TASK OBJECTIVE -
Copy the data exactly; pictures stay out of the copy.

*** ENTRIES SUPPLIED Section Begins ***

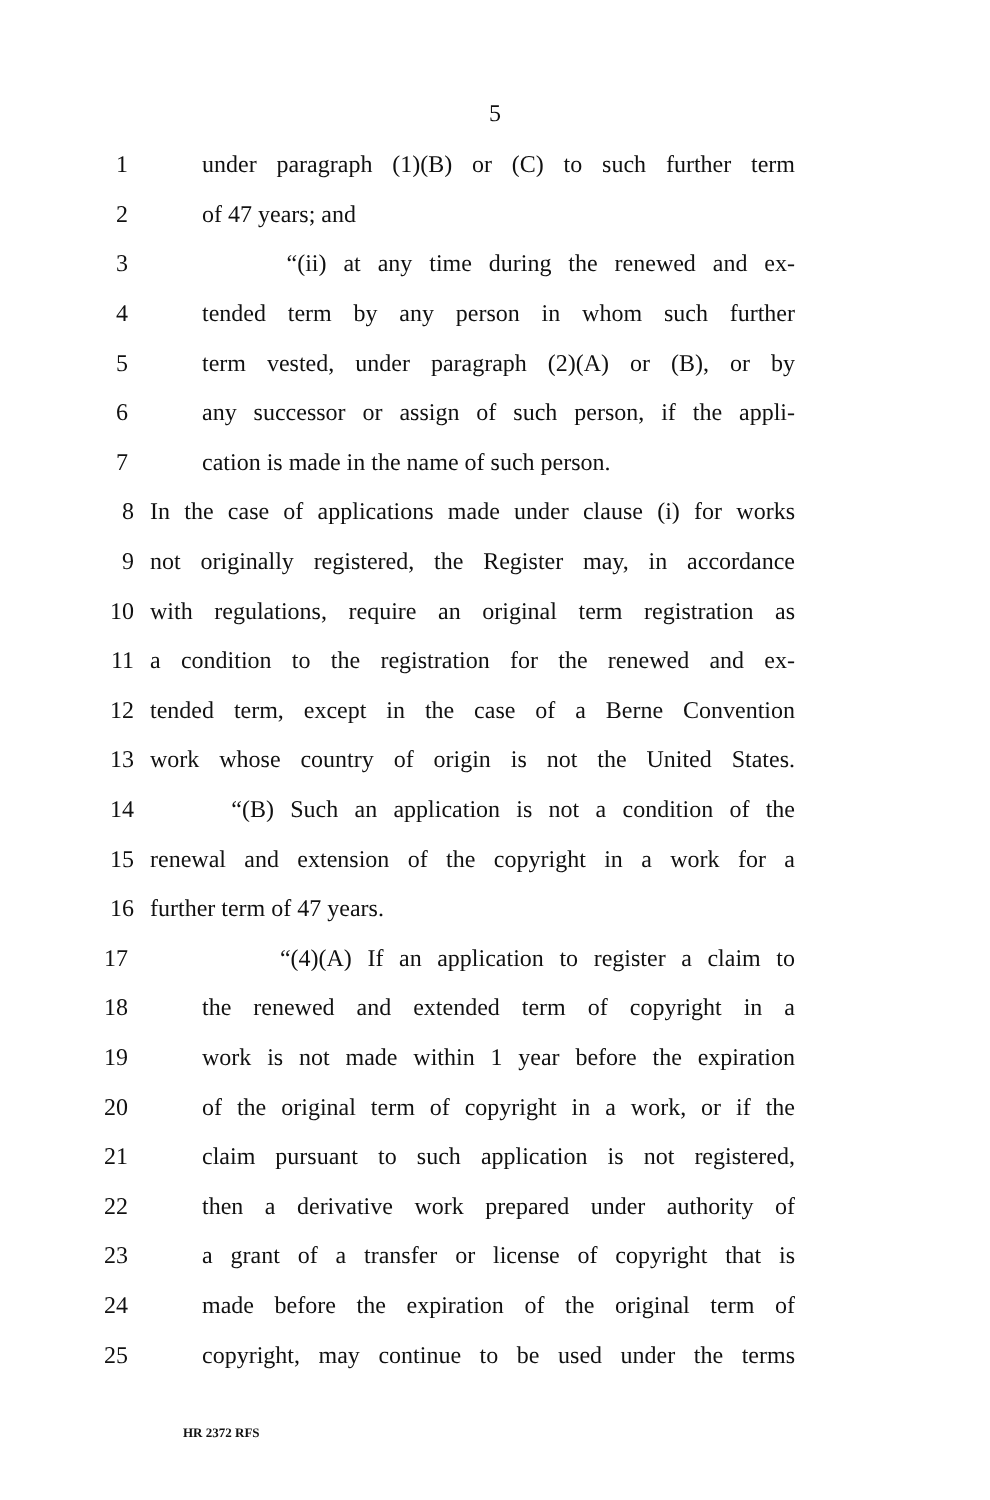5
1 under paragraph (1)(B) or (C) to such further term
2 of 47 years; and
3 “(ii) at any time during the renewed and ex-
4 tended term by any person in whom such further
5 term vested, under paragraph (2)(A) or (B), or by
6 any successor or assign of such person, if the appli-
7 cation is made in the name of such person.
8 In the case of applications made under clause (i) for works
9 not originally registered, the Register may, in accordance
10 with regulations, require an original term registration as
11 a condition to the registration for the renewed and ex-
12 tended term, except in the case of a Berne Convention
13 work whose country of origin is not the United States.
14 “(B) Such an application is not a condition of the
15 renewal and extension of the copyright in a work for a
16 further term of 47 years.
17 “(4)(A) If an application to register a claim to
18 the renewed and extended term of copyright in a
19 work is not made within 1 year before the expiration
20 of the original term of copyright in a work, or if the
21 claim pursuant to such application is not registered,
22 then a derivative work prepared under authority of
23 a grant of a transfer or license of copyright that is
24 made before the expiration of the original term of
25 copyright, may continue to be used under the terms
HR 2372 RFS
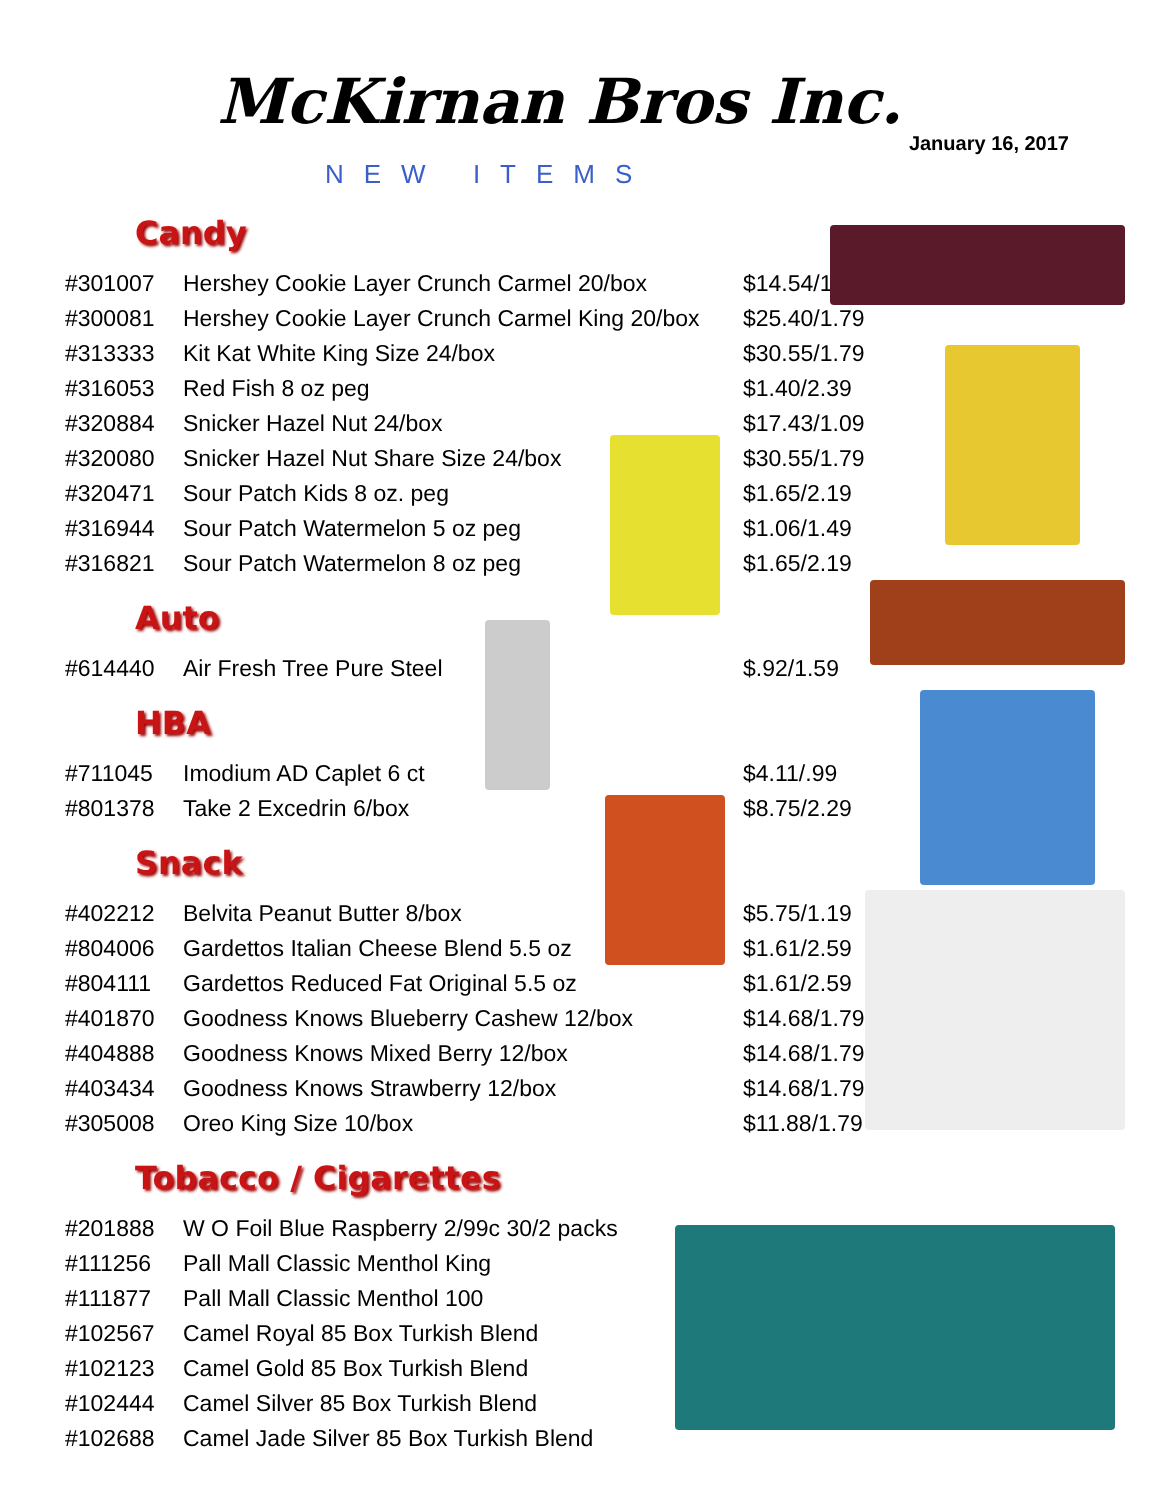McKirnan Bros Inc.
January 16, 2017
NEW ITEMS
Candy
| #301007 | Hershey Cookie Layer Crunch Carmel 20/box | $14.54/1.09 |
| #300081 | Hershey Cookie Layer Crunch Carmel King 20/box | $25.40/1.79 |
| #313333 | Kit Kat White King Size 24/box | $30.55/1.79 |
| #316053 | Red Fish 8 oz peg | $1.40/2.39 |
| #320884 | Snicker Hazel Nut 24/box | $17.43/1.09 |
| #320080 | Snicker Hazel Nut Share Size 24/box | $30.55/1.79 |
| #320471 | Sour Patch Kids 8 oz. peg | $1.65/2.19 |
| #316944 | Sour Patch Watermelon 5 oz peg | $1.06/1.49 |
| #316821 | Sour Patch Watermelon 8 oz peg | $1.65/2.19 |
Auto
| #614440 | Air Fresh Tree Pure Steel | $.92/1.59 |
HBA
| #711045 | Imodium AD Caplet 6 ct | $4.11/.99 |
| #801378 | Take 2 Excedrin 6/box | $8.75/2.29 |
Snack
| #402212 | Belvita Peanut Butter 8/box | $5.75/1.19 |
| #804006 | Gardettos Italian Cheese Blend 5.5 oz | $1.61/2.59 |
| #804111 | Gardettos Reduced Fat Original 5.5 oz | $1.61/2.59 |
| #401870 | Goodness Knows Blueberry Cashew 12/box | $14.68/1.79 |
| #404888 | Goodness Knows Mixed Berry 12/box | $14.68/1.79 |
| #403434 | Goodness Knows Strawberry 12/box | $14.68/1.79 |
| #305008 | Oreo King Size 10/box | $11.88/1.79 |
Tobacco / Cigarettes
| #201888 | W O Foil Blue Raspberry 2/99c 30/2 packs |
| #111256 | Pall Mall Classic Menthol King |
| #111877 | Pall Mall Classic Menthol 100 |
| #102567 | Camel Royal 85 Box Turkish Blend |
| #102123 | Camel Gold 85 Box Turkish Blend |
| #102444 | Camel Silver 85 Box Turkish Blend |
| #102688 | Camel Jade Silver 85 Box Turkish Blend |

*** ENTRIES SUPPLIED Section Ends ***

SOLUTION FOR THIS PROBLEM -
5
1 under paragraph (1)(B) or (C) to such further term
2 of 47 years; and
3 “(ii) at any time during the renewed and ex-
4 tended term by any person in whom such further
5 term vested, under paragraph (2)(A) or (B), or by
6 any successor or assign of such person, if the appli-
7 cation is made in the name of such person.
8 In the case of applications made under clause (i) for works
9 not originally registered, the Register may, in accordance
10 with regulations, require an original term registration as
11 a condition to the registration for the renewed and ex-
12 tended term, except in the case of a Berne Convention
13 work whose country of origin is not the United States.
14 “(B) Such an application is not a condition of the
15 renewal and extension of the copyright in a work for a
16 further term of 47 years.
17 “(4)(A) If an application to register a claim to
18 the renewed and extended term of copyright in a
19 work is not made within 1 year before the expiration
20 of the original term of copyright in a work, or if the
21 claim pursuant to such application is not registered,
22 then a derivative work prepared under authority of
23 a grant of a transfer or license of copyright that is
24 made before the expiration of the original term of
25 copyright, may continue to be used under the terms
HR 2372 RFS
McKirnan Bros Inc.
January 16, 2017
NEW ITEMS
Candy
| #301007 | Hershey Cookie Layer Crunch Carmel 20/box | $14.54/1.09 |
| #300081 | Hershey Cookie Layer Crunch Carmel King 20/box | $25.40/1.79 |
| #313333 | Kit Kat White King Size 24/box | $30.55/1.79 |
| #316053 | Red Fish 8 oz peg | $1.40/2.39 |
| #320884 | Snicker Hazel Nut 24/box | $17.43/1.09 |
| #320080 | Snicker Hazel Nut Share Size 24/box | $30.55/1.79 |
| #320471 | Sour Patch Kids 8 oz. peg | $1.65/2.19 |
| #316944 | Sour Patch Watermelon 5 oz peg | $1.06/1.49 |
| #316821 | Sour Patch Watermelon 8 oz peg | $1.65/2.19 |
Auto
| #614440 | Air Fresh Tree Pure Steel | $.92/1.59 |
HBA
| #711045 | Imodium AD Caplet 6 ct | $4.11/.99 |
| #801378 | Take 2 Excedrin 6/box | $8.75/2.29 |
Snack
| #402212 | Belvita Peanut Butter 8/box | $5.75/1.19 |
| #804006 | Gardettos Italian Cheese Blend 5.5 oz | $1.61/2.59 |
| #804111 | Gardettos Reduced Fat Original 5.5 oz | $1.61/2.59 |
| #401870 | Goodness Knows Blueberry Cashew 12/box | $14.68/1.79 |
| #404888 | Goodness Knows Mixed Berry 12/box | $14.68/1.79 |
| #403434 | Goodness Knows Strawberry 12/box | $14.68/1.79 |
| #305008 | Oreo King Size 10/box | $11.88/1.79 |
Tobacco / Cigarettes
| #201888 | W O Foil Blue Raspberry 2/99c 30/2 packs |
| #111256 | Pall Mall Classic Menthol King |
| #111877 | Pall Mall Classic Menthol 100 |
| #102567 | Camel Royal 85 Box Turkish Blend |
| #102123 | Camel Gold 85 Box Turkish Blend |
| #102444 | Camel Silver 85 Box Turkish Blend |
| #102688 | Camel Jade Silver 85 Box Turkish Blend |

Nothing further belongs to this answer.